British PM ‘to support, not just befriend’ opposition

Britain’s new prime minister, David Cameron, has said that he will do more than the previous Labour government to help Burma’s beleaguered opposition.

The message was passed on to the National League for Democracy (NLD) party yesterday by British ambassador Andrew Heyn, on the same day that 1,600 letters were delivered to Downing Street by campaigners calling on Cameron “to take the lead in pushing for strong and effective international action on Burma”.

Tin Oo, deputy leader of the NLD, said that he and two other senior members, Win Tin and Nyan Win, met with Heyn yesterday in Rangoon.

“The UK…prime minister passed on a personal message, that the UK government fully agrees with the democratic forces continuing their activity and supports all their work,” he said. “[Heyn] said…that [the new UK government] will be more supportive and striving than just the friendly work done by the previous Labour government.”

Britain’s criticism of the Burmese junta has been fairly sporadic, although former prime minister Gordon Brown used his last days in office to pen a letter to Aung San Suu Kyi in which he said “I will do everything I can to support you. You are, for me, what courage is and I will fight for you to be free and your people [to be] free”.

Like the US, Britain holds sanctions on Burma, but rights groups say that Burma remains a ’boutique issue’ for the West as it concentrates priorities elsewhere.

The London-based Burma Campaign UK (BCUK) yesterday delivered 1,657 letters to Downing Street in lieu of the 22nd anniversary of the 1988 uprising this Sunday.

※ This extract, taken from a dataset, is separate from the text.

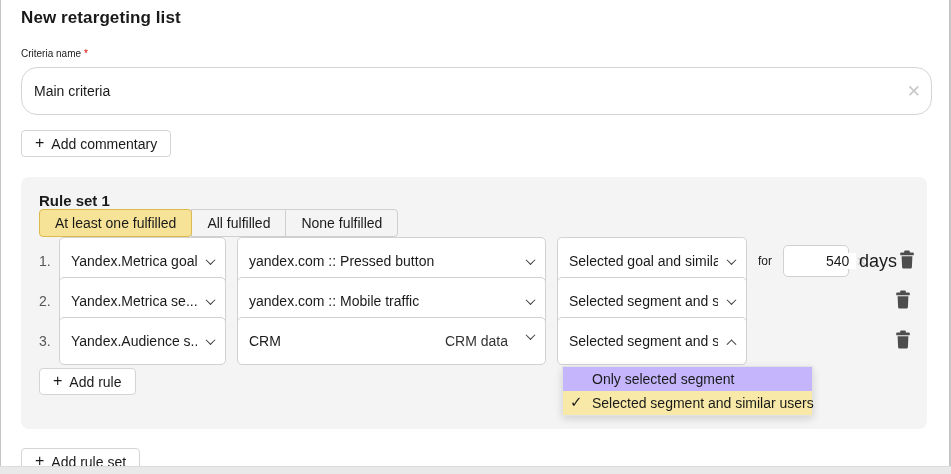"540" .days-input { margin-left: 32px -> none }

The letters call on Cameron to push for a global arms embargo and UN investigation into possible war crimes and crimes against humanity in Burma, as well as increasing aid and persuading the junta to “enter into genuine dialogue with Burma’s democracy movement and ethnic groups”.

“David Cameron has already shown that he sees Burma as a priority,” said Mary Hla, campaigns officer at BCUK, in a statement released yesterday.

“We hope he will take the lead in building support for practical steps. When he goes to the UN General Assembly in September he has the opportunity to push for them to establish a Commission of Inquiry into war crimes and crimes against humanity in Burma.”

Fellow BCUK campaigner Seng Pan added that “The British government is one of the few not to fall for the regime’s election lies”.